Your computer took 7.3 minutes per iteration, so 43 iterations took 5.3 hours. You are going to need more iterations than that to finish the model.

You could reduce the wait time by reducing the number of nodes. You could cut away part of the model. Is the geometry and load symmetric? If so you could cut the model in half and use a symmetry boundary condition. Are there parts of the model that are of less concern?
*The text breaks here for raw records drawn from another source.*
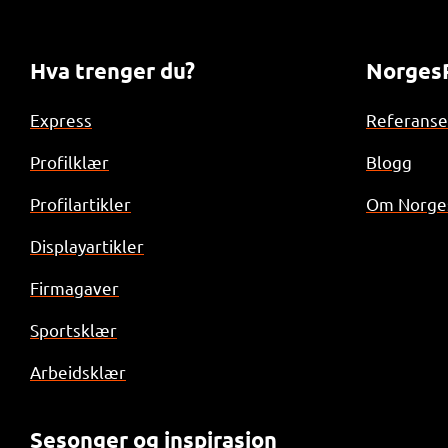
Hva trenger du?
NorgesP
Express
Referanse
Profilklær
Blogg
Profilartikler
Om Norges
Displayartikler
Firmagaver
Sportsklær
Arbeidsklær
Sesonger og inspirasjon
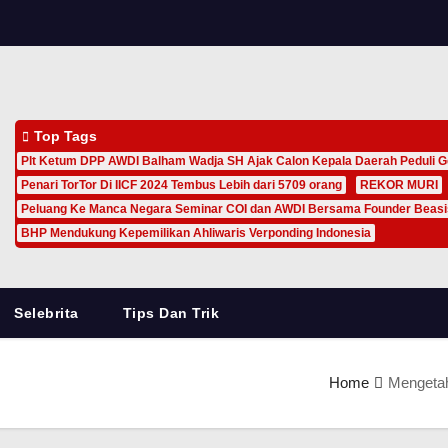
Top Tags
Plt Ketum DPP AWDI Balham Wadja SH Ajak Calon Kepala Daerah Peduli G
Penari TorTor Di IICF 2024 Tembus Lebih dari 5709 orang
REKOR MURI
Peluang Ke Manca Negara Seminar COI dan AWDI Bersama Founder Beas
BHP Mendukung Kepemilikan Ahliwaris Verponding Indonesia
Selebrita
Tips Dan Trik
Home
Mengetah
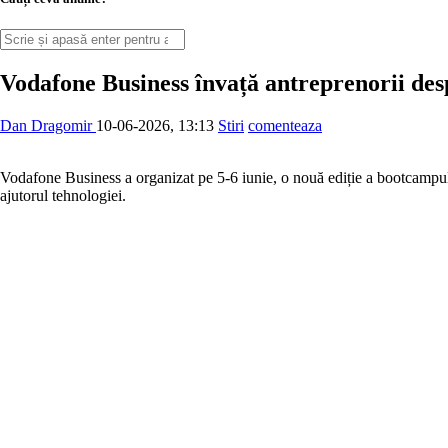
Vodafone Business învață antreprenorii desp
Dan Dragomir
10-06-2026, 13:13
Stiri
comenteaza
Vodafone Business a organizat pe 5-6 iunie, o nouă ediție a bootcampul
ajutorul tehnologiei.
You could cut those away and use a Remote Force or Remote Displacement on the cut boundary. You could use a coarser mesh in places where the stress gradient is low and reserve nodes to make a fine mesh in places where the stress gradient is high. You could carve up the geometry into sweepable bodies and replace the tet mesh with a hex mesh, which is more efficient at filling the volume with fewer nodes.

• Posts: 11,372Member

It would help if you inserted an image of the Newton-Raphson Force Convergence Plot in your reply.

• Posts: 4Member

@

• Posts: 11,372Member

That is a Force Residual plot, not a force convergence plot.

https://forum.ansys.com/discussion/6808/force-convergence-plot

• Posts: 4Member

Apologies.

• Posts: 4Member

@peteroznewman That did the trick! Thank you so much for your help. The solver only took 2-ish hours to converge, even without truncating the models. I appreciate you taking your time to help out and teaching me some new techniques.